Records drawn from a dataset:
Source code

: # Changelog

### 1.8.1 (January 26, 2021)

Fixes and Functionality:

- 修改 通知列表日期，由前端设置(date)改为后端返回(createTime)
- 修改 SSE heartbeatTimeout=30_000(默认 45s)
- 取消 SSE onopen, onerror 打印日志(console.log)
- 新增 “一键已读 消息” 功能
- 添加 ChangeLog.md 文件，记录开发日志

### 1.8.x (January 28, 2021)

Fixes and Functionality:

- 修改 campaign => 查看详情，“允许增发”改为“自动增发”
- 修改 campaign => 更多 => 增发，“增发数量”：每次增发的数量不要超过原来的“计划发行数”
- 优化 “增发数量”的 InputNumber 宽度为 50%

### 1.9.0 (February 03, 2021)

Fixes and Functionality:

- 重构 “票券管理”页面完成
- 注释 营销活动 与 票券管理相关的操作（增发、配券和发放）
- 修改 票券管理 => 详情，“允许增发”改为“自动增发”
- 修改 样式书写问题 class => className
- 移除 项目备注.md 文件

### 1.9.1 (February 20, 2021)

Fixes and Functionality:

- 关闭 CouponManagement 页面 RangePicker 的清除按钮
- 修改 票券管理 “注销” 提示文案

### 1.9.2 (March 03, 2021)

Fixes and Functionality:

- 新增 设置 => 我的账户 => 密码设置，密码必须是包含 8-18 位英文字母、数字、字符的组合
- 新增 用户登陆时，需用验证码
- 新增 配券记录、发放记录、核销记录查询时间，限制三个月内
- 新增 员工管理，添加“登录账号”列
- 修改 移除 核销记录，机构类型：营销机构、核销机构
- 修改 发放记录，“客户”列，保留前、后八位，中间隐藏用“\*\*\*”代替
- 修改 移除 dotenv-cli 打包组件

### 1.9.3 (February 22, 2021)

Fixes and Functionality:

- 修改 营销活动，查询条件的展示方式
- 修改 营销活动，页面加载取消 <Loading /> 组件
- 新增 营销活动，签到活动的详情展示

> _TASK OBJECTIVE_:
Your answer must be a single number: the count of lines in the records above that contain "February".

> _ANSWER FOR THE TASK_:
3